Data research strengthened by Kingland gift
Two faculty members in the College of Liberal Arts and Sciences were awarded named faculty positions thanks to a generous donation from Kingland Corporation and its owners, David and Deb Kingland. Hridesh Rajan, professor in the Department of Computer Science, was named Kingland Professor of Data Analytics. Stephen Vardeman, University Professor in the Department of Statistics and the Department of Industrial and Manufacturing Systems Engineering, was named Kingland Data Analytics Faculty Fellow. The awards are part of a $1.5 million donation to the College of Liberal Arts and Sciences, the College of Business and the College of Engineering by Kingland, a global leader in data quality control, development and risk management, and from a personal donation by its owners, David and Deb Kingland, to support several areas in data science. The donation also established the Kingland Data Analytics Scholarship Fund, which will help attract top students and make the opportunity for a degree in data programs available to more students.
Like many outdoor enthusiasts, Betsy Swanner spent time at the lake this summer. But instead of seeking sun and waves, she was on the hunt for harmful algal blooms. Swanner, an assistant professor in the Department of Geological and Atmospheric Sciences, is investigating how iron contributes to harmful algal blooms in an effort to better understand, monitor and perhaps prevent the blooms. She said harmful algal blooms are a big environmental problem for water quality in the Midwest and across the globe. Her research hopes to understand the bloom process for further study.

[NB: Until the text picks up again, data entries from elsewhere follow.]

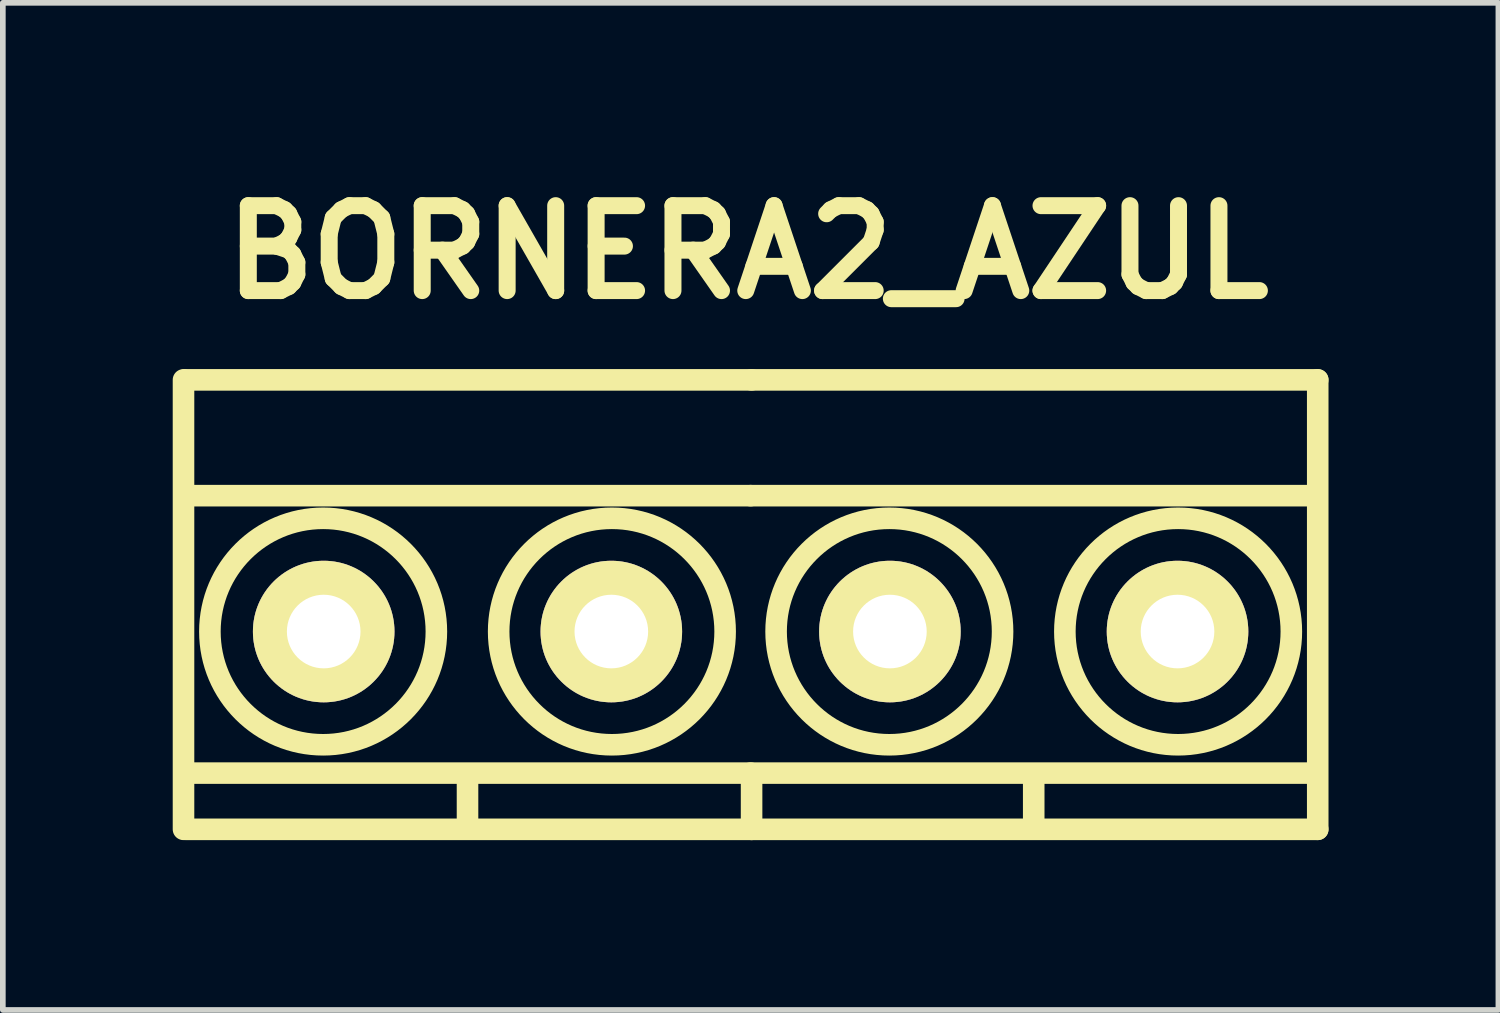
<source format=kicad_pcb>
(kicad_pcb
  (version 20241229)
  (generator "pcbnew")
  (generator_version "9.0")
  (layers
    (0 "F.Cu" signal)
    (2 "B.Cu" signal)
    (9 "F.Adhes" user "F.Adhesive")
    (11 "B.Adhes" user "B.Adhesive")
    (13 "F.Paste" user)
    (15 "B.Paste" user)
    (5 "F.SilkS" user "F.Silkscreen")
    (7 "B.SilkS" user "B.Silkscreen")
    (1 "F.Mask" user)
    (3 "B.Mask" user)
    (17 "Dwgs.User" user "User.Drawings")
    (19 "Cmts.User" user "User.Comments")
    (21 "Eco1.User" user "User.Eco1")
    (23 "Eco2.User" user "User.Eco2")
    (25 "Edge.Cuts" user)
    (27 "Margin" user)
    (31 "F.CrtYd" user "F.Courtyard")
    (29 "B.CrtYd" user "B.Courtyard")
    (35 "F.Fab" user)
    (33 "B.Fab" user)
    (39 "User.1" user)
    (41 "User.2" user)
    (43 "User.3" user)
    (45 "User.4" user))
  (footprint "BORNERA2_AZUL"
    (layer "F.Cu")
    (at 10.157 8.104)
    (property "Reference" "BORNERA2_AZUL" (at 0 -6.7 0) (layer "F.SilkS") (effects (font (size 1.5 1.5) (thickness 0.3))))
    (attr through_hole)
    (fp_line (start -9.966 -4.445) (end -9.966 3.493) (stroke (width 0.381) (type solid)) (layer "F.SilkS"))
    (fp_line (start -9.95 -2.4) (end 0.05 -2.4) (stroke (width 0.381) (type solid)) (layer "F.SilkS"))
    (fp_line (start -9.95 2.5) (end 0.05 2.5) (stroke (width 0.381) (type solid)) (layer "F.SilkS"))
    (fp_line (start -9.934 3.493) (end 0.067 3.493) (stroke (width 0.381) (type solid)) (layer "F.SilkS"))
    (fp_line (start -4.95 2.54) (end -4.95 3.485) (stroke (width 0.381) (type solid)) (layer "F.SilkS"))
    (fp_line (start 0.05 -2.4) (end 10.05 -2.4) (stroke (width 0.381) (type solid)) (layer "F.SilkS"))
    (fp_line (start 0.05 2.5) (end 10.05 2.5) (stroke (width 0.381) (type solid)) (layer "F.SilkS"))
    (fp_line (start 0.067 -4.445) (end -9.934 -4.445) (stroke (width 0.381) (type solid)) (layer "F.SilkS"))
    (fp_line (start 0.067 2.548) (end 0.067 3.493) (stroke (width 0.381) (type solid)) (layer "F.SilkS"))
    (fp_line (start 0.067 3.493) (end 10.066 3.493) (stroke (width 0.381) (type solid)) (layer "F.SilkS"))
    (fp_line (start 5.05 2.54) (end 5.05 3.485) (stroke (width 0.381) (type solid)) (layer "F.SilkS"))
    (fp_line (start 10.066 -4.445) (end 0.067 -4.445) (stroke (width 0.381) (type solid)) (layer "F.SilkS"))
    (fp_line (start 10.066 3.493) (end 10.066 -4.445) (stroke (width 0.381) (type solid)) (layer "F.SilkS"))
    (fp_circle (center -7.5 0) (end -5.5 0) (stroke (width 0.381) (type solid)) (fill no) (layer "F.SilkS"))
    (fp_circle (center -2.4 0) (end -4.4 0) (stroke (width 0.381) (type solid)) (fill no) (layer "F.SilkS"))
    (fp_circle (center 2.5 0) (end 4.5 0) (stroke (width 0.381) (type solid)) (fill no) (layer "F.SilkS"))
    (fp_circle (center 7.6 0) (end 5.6 0) (stroke (width 0.381) (type solid)) (fill no) (layer "F.SilkS"))
    (pad "1" thru_hole circle (at -7.49 0) (size 2.5 2.5) (drill 1.3) (layers "*.Cu" "*.Mask" "F.SilkS"))
    (pad "1" thru_hole circle (at 2.51 0) (size 2.5 2.5) (drill 1.3) (layers "*.Cu" "*.Mask" "F.SilkS"))
    (pad "2" thru_hole circle (at -2.41 0) (size 2.5 2.5) (drill 1.3) (layers "*.Cu" "*.Mask" "F.SilkS"))
    (pad "2" thru_hole circle (at 7.59 0) (size 2.5 2.5) (drill 1.3) (layers "*.Cu" "*.Mask" "F.SilkS")))
  (gr_rect
    (start -3 -3)
    (end 23.414 14.787)
    (stroke (width 0.1) (type default))
    (fill no)
    (layer "Edge.Cuts")))
</source>
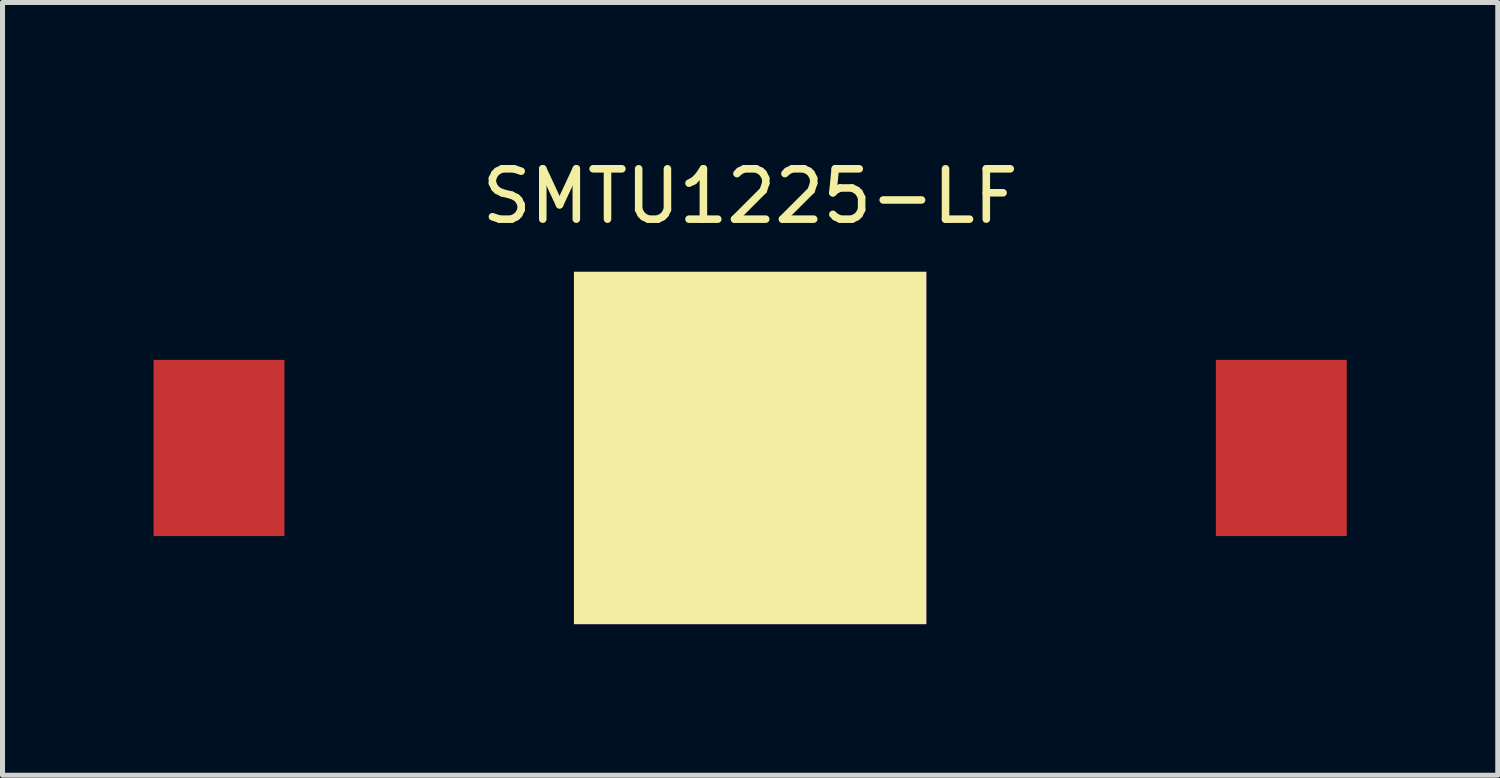
<source format=kicad_pcb>
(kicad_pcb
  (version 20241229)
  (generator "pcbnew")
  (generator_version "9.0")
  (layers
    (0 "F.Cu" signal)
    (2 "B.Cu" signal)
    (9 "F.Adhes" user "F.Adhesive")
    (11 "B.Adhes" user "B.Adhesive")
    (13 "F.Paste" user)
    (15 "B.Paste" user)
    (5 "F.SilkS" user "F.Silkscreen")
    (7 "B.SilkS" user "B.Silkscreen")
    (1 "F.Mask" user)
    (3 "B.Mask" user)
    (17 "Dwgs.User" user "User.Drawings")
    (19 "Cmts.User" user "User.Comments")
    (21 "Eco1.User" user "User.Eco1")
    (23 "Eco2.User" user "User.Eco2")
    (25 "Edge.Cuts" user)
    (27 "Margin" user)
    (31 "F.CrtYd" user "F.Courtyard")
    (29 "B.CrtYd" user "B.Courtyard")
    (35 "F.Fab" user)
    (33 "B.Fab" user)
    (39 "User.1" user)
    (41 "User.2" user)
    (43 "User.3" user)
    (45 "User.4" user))
  (footprint "SMTU1225-LF"
    (layer "F.Cu")
    (at 11.85 5.848)
    (property "Reference" "SMTU1225-LF" (at 0 -5 0) (layer "F.SilkS") (effects (font (size 1 1) (thickness 0.15))))
    (attr through_hole)
    (pad "" smd rect (at 0 0) (size 7 7) (layers "F.SilkS" "F.Adhes"))
    (pad "1" smd rect (at -10.55 0) (size 2.6 3.5) (layers "F.Cu" "F.Mask" "F.Paste"))
    (pad "2" smd rect (at 10.55 0) (size 2.6 3.5) (layers "F.Cu" "F.Mask" "F.Paste")))
  (gr_rect
    (start -3 -3)
    (end 26.7 12.348)
    (stroke (width 0.1) (type default))
    (fill no)
    (layer "Edge.Cuts")))
</source>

Care for chronically ill children may suffer when parents and doctors are at odds
Parents are often thrust into the role of advocate when their child is diagnosed with a chronic illness, but see it as their responsibility to ensure their child gets the best care. Katherine Rafferty, a lecturer in psychology and communication studies, researches the challenges parents face when communicating with their child's medical team. Rafferty says if those lines of communication break down, the child’s quality of care is likely to suffer.
An adventure in Iowa arts
Joseph Alan Smith’s degree from Iowa State has given him the foundation to succeed in any creative genre. Smith (’16 performing arts) went from studying great actors at ISU to auditioning them for his very own show, including an actor from NBC’s “This Is Us” drama. His show, “Outed,” is a web TV series filmed in Iowa with support of the Iowa Arts Council. It will be released this fall online. In addition, Smith is using his training from ISU to explore additional producing roles and is developing short films to submit to film festivals.
Finding nature’s ‘backup plan’
A recent LAS study upends established models of forecasting co-extinction in complex ecosystems. The research casts new light on how biologists understand the likelihood of “co-extinction”—the extinction of one species leading to the demise of other “mutualist” species, or plants and animals that depend on one another for survival. Haldre Rogers, assistant professor in the Department of Ecology, Evolution and Organismal Biology (EEOB), said the study turned up good news that many mutualist species are not as vulnerable as once thought. “Nature seems to have some backup plans when you need them,” Rogers said.